What should be monthly income to live in Malaysia with family?

what is the cost of living in Malaysia - for example - monthly room rent charge?

please suggest. thanks.


----------



## Matteo_ (Jul 12, 2014)

Hi, since I am moving to KL in September with my girlfriend (a lot of Visa problems for her), I have checked the cost of living just surfing the web. In my opinion a good point to start with is NUMBEO. It is a website that gives you an idea of costs (water, milk, gym, taxi, rental etc etc).
I understood that the cost of living really varies and basically it is up to you, I mean that you can survive spending 2000RM per month or you can not be satisfied of your lifestyle spending 10000RM. I found out prices for a nice apartment (2 bedrooms) starting from 3000RM per month.


----------



## RAKA1 (Nov 12, 2013)

Matteo_ said:


> Hi, since I am moving to KL in September with my girlfriend (a lot of Visa problems for her), I have checked the cost of living just surfing the web. In my opinion a good point to start with is NUMBEO. It is a website that gives you an idea of costs (water, milk, gym, taxi, rental etc etc).
> I understood that the cost of living really varies and basically it is up to you, I mean that you can survive spending 2000RM per month or you can not be satisfied of your lifestyle spending 10000RM. I found out prices for a nice apartment (2 bedrooms) starting from 3000RM per month.

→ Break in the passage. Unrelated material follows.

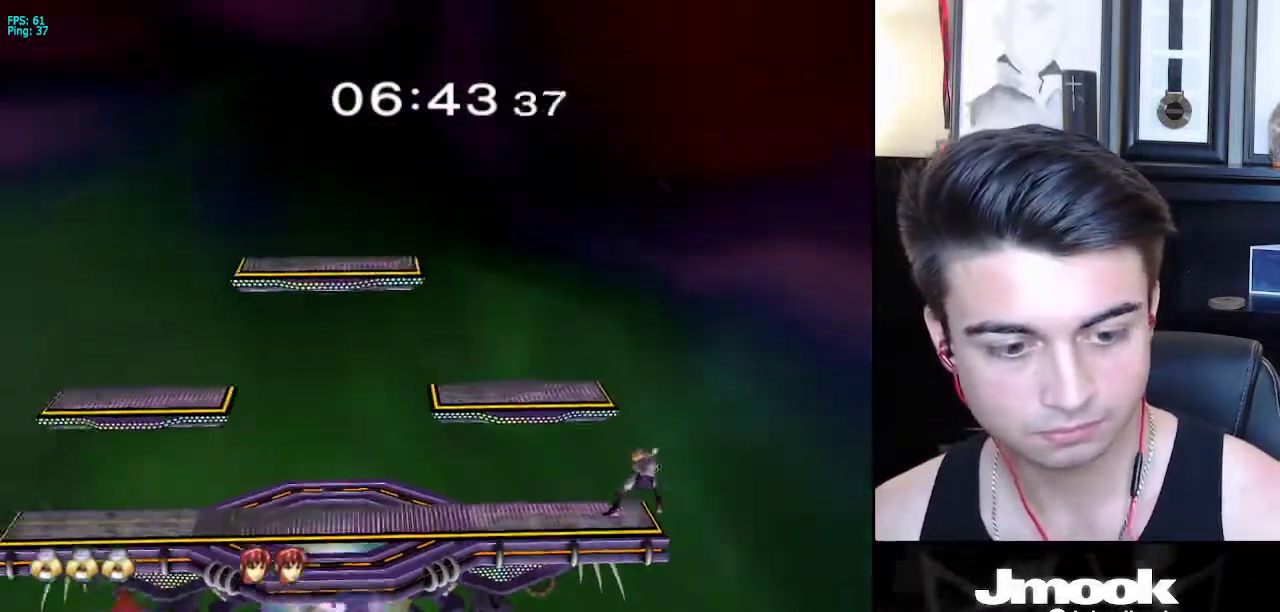
{"buttons": [], "left_stick": "left", "right_stick": "center", "events": [[83, "B", "up"], [100, "Z", "up"], [117, "left_stick", "left"], [233, "X", "down"], [250, "left_stick", "down-left"], [283, "R1", "down"], [333, "X", "up"], [367, "left_stick", "center"], [417, "R1", "up"], [450, "left_stick", "left"]]}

2 bedroom furnished apartment is easily available in 1200-1500 range.


----------



## sksportcar (Aug 10, 2014)

Agree with RAKA. I'm currently living in 3 rooms apartment fully finish in KL just RM1000/month. U must survey first go get a good price.


----------



## Matteo_ (Jul 12, 2014)

Yes, it depens.... Now iam in KL and Im living in Mont Kiara in a beautiful condo for 2800 per month


----------